>>>

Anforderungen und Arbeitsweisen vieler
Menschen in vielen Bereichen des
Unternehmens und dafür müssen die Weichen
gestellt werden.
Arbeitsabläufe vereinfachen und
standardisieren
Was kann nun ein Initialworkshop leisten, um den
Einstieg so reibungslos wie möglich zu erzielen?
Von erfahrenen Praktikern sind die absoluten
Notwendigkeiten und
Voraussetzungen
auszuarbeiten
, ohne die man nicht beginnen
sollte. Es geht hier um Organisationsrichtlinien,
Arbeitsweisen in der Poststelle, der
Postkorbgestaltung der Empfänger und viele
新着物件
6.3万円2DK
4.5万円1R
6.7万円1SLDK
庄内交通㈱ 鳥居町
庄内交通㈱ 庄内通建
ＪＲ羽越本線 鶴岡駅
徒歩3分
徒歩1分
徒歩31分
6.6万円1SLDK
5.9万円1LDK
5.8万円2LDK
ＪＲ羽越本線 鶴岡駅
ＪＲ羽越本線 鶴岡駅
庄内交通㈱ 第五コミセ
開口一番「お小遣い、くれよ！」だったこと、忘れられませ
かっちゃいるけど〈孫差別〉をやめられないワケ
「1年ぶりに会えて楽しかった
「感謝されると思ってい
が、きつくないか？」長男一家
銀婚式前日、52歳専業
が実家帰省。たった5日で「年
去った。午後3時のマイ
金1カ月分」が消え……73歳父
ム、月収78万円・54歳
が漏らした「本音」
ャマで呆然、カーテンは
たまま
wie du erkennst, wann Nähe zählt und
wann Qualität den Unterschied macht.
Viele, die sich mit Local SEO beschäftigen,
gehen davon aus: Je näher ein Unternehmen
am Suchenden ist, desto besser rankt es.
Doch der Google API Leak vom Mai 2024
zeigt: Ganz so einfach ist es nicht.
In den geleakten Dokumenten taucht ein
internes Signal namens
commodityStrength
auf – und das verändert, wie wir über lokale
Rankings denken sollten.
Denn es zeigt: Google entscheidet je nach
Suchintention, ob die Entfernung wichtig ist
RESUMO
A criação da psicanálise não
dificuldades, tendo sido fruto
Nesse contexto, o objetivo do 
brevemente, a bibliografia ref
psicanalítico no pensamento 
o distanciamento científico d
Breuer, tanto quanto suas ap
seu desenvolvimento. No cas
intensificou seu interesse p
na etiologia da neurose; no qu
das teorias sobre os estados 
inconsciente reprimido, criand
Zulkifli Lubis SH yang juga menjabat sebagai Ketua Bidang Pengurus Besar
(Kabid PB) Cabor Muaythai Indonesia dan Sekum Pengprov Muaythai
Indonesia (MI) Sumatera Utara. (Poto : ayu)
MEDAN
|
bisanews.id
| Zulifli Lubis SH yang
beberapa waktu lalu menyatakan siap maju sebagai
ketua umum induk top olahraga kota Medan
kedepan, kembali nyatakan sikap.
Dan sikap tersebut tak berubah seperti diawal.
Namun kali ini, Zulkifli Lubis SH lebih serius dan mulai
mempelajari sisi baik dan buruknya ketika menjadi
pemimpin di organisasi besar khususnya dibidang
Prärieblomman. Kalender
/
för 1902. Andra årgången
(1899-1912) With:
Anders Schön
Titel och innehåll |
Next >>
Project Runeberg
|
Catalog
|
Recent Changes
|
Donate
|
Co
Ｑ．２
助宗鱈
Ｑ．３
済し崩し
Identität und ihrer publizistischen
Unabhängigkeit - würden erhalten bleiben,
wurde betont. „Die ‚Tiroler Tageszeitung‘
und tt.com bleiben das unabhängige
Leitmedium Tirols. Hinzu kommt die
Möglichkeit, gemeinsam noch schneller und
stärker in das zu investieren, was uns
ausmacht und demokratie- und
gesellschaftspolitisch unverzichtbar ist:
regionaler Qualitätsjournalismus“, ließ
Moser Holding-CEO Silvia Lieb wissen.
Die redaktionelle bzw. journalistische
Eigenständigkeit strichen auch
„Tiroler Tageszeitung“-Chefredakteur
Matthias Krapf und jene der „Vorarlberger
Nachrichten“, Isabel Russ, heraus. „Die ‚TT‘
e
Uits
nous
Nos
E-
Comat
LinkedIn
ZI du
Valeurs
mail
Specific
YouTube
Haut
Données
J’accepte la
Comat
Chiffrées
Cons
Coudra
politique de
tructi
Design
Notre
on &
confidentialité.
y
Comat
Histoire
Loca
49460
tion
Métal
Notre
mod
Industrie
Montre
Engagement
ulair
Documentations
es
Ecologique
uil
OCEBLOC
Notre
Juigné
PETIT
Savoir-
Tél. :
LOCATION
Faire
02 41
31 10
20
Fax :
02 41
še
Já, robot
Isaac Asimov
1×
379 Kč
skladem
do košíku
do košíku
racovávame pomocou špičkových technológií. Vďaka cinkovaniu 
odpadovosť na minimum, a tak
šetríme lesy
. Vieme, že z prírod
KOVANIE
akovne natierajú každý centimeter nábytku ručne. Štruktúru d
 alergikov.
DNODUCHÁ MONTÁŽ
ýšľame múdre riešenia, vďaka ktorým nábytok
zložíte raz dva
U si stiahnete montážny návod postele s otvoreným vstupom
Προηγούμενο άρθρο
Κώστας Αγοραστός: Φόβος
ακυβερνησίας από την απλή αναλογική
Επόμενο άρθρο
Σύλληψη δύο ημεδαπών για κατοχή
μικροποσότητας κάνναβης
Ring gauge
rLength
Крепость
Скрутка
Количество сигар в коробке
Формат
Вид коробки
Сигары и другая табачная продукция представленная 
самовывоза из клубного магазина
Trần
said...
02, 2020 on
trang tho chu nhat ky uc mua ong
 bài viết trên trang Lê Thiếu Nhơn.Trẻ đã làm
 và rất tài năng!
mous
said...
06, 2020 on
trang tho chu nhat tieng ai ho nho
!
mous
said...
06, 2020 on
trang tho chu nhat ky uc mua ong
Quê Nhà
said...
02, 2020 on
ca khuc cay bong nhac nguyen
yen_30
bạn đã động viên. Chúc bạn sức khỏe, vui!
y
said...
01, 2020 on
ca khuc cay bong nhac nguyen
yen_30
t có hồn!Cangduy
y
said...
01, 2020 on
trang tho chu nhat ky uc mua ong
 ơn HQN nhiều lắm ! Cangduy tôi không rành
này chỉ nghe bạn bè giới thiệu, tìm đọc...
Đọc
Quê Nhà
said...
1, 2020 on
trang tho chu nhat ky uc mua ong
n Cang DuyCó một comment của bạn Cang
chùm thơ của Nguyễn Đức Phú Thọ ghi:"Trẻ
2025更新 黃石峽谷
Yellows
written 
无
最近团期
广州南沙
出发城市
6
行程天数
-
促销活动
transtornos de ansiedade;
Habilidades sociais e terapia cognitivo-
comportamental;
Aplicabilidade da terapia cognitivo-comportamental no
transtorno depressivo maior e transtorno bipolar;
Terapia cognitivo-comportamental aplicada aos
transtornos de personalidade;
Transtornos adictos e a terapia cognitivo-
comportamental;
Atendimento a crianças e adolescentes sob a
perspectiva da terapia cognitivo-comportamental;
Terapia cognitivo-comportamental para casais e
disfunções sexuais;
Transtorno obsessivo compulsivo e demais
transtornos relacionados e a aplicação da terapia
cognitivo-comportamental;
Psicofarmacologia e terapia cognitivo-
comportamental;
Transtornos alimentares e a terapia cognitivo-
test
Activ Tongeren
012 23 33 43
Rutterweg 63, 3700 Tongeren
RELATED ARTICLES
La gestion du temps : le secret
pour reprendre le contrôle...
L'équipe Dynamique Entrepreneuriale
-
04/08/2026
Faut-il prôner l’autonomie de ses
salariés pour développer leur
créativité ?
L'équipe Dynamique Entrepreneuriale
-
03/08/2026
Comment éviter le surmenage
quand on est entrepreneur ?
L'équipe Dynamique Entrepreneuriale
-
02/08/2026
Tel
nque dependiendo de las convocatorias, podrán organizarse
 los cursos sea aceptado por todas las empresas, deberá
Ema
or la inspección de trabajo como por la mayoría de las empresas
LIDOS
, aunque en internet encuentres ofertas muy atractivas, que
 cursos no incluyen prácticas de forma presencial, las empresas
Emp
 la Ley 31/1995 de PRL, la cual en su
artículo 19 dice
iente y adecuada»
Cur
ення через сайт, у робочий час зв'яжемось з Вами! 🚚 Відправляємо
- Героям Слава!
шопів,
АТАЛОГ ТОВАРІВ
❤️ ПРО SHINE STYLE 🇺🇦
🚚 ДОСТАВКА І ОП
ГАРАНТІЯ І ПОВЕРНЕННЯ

<<<

Beginning at the first line of the data above, retype each line until you reach the line containing "かっちゃいるけど〈孫差別〉をやめられないワケ", and include that one too. Add nothing else.

## Output for this task:
Anforderungen und Arbeitsweisen vieler
Menschen in vielen Bereichen des
Unternehmens und dafür müssen die Weichen
gestellt werden.
Arbeitsabläufe vereinfachen und
standardisieren
Was kann nun ein Initialworkshop leisten, um den
Einstieg so reibungslos wie möglich zu erzielen?
Von erfahrenen Praktikern sind die absoluten
Notwendigkeiten und
Voraussetzungen
auszuarbeiten
, ohne die man nicht beginnen
sollte. Es geht hier um Organisationsrichtlinien,
Arbeitsweisen in der Poststelle, der
Postkorbgestaltung der Empfänger und viele
新着物件
6.3万円2DK
4.5万円1R
6.7万円1SLDK
庄内交通㈱ 鳥居町
庄内交通㈱ 庄内通建
ＪＲ羽越本線 鶴岡駅
徒歩3分
徒歩1分
徒歩31分
6.6万円1SLDK
5.9万円1LDK
5.8万円2LDK
ＪＲ羽越本線 鶴岡駅
ＪＲ羽越本線 鶴岡駅
庄内交通㈱ 第五コミセ
開口一番「お小遣い、くれよ！」だったこと、忘れられませ
かっちゃいるけど〈孫差別〉をやめられないワケ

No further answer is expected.